Dr. VanVranken: You're fortunate to have a boss who encourages you to "be all that you can be." Too many doctors assign new grads the mundane chores of our profession (anal glands, infected ears, to name a few), while they perform heroic acts. Your boss, however, has allowed you to participate in the more exciting events in our profession—good for him!
Now your part is to be prepared and have a plan. Don't start on the cystotomy, get in the middle of the procedure, then look at the technician, and say, "Now what?" In many cases, reviewing the latest literature may give you a chance to improve your hospital's performance on certain procedures. It's a two-way street—make the most of the opportunity he gives you.
A word of caution: Baking three cakes doesn't qualify you to undertake a five-tiered wedding cake. To paraphrase Clint Eastwood, "A man's got to know his limitations." Don't start something you don't understand, and remember to ask for help if you need it. The willingness to ask for help is a strength—not a weakness.
Dr. Rollo: My boss is very interested in my opinion on tough cases. He knows that times have changed since he was in school and that I may have a different take on a procedure or treatment than what he's used to. I'm more than happy to give my two cents' worth—because usually I'm asking for at least a nickel's worth of information back.
In general, our work environment is very open. Many of my ideas have been put into place. However, a business isn't a democracy and the boss gets the final say. Every young gun comes into practice and thinks he knows the best way to do everything. Yet it isn't my huge investment that keeps the hospital running, and I don't have 20 years of making mistakes to learn from. I figure I have plenty of time to make my own mistakes.
Dr. VanVranken: We've all visited or been exposed to other practices and muttered to ourselves, "If this were my practice, I would ... " My suggestion is to figure out what hill you want to die on. Pick just one or two things that you passionately feel should change, then share your thoughts during a quiet time. It very well could be your boss has been contemplating that change himself and your information will help.
Under no circumstances should you blurt out frustrations in the heat of battle or in front of clients, employees, or both. Case in point: Our doctors have been contemplating purchasing a new ultrasound machine. If you hand an ultrasound image to your boss and say, "I HATE THIS MACHINE," that probably won't elicit the response you'd like.
A more pragmatic approach: Go to lunch with your boss and have a well-thought-out, unemotional discussion about enhancing your hospital's ultrasound capabilities. Discussing the benefits for both your patients and clients will be better received.
Dr. Philip VanVranken
Of course, different bosses respond to different approaches, so you have to figure out the best approach for you.

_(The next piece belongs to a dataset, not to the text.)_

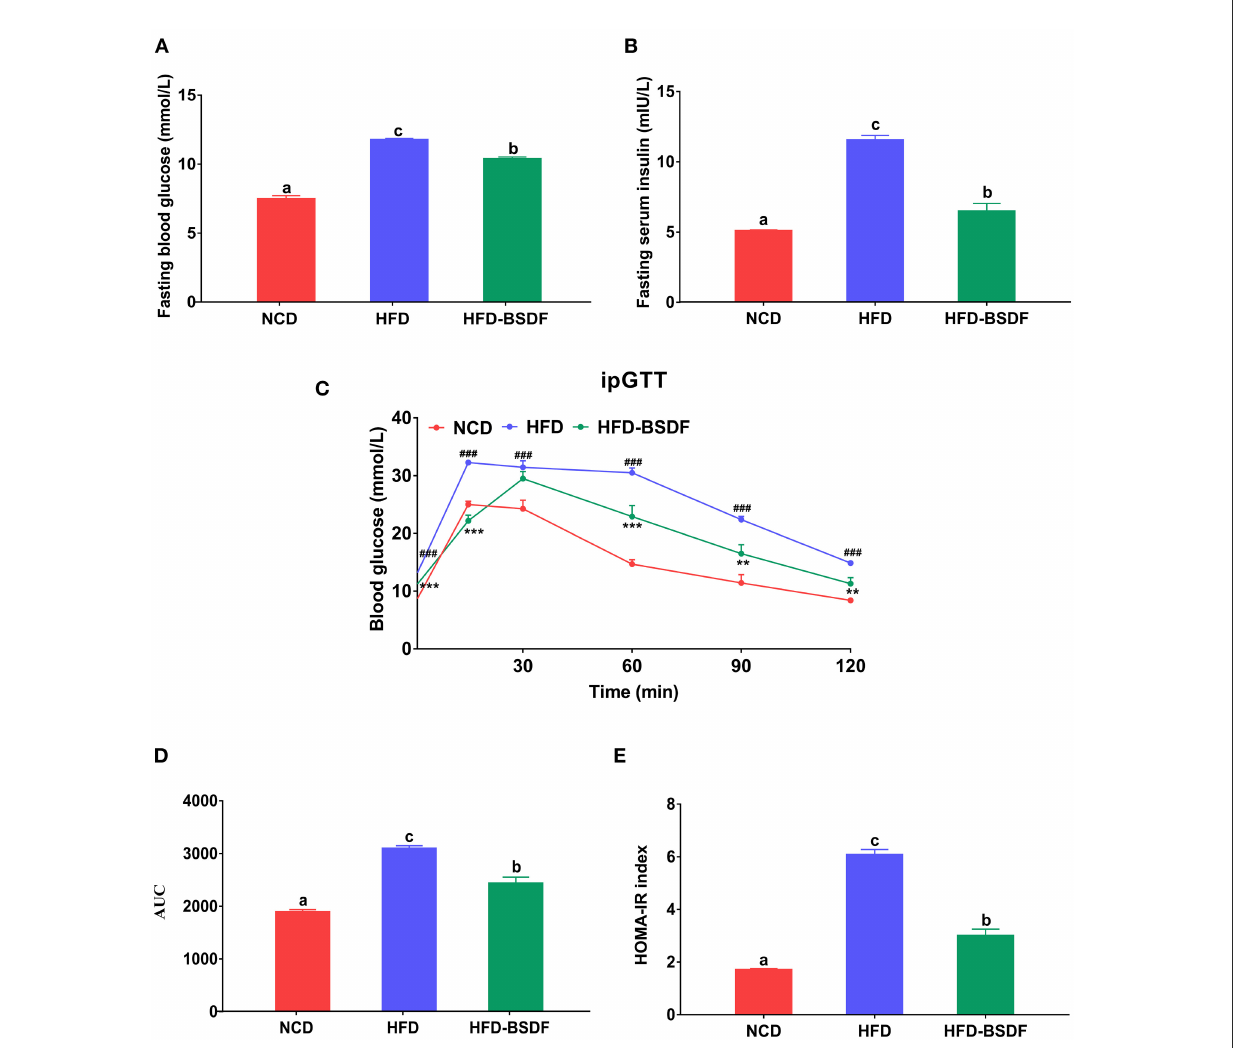
FIGURE2 BSDF improved insulin resistance and glucose tolerance in HFD-fed mice. (A) Serum glucose, (B) serum insulin, (C) time courses of blood glucose levels in the intraperitoneal glucose tolerance test (iPGTT) (D) Area under the curve (AUC) of the blood glucose during ipGTT. (E) homeostatic model assessment for insulin resistance (HOMA-IR) index, and Data presented as mean ± SEM, n = 8 . ### p < 0.001, HFD vs. NCD; ** p < 0.01, *** p < 0.001, HFD-BSDF vs. HFD. a, b, c means in the same bar without a common letter differ at p < 0.05. NCD, normal control diet; HFD, high-fat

But remember, the client and patient should always be at the center of your plans to implement change.
The bottom line
To launch a winning career, a new doctor must find his place on the team, identifying his strengths and areas he needs to improve. A successful rookie values his team's experience—and still has enough confidence to contribute.
Dr. Andrew Rollo
Trying to help your rookie along? Give your newest hotshot the freedom to think, the confidence to swing, and the room to err—and learn, of course.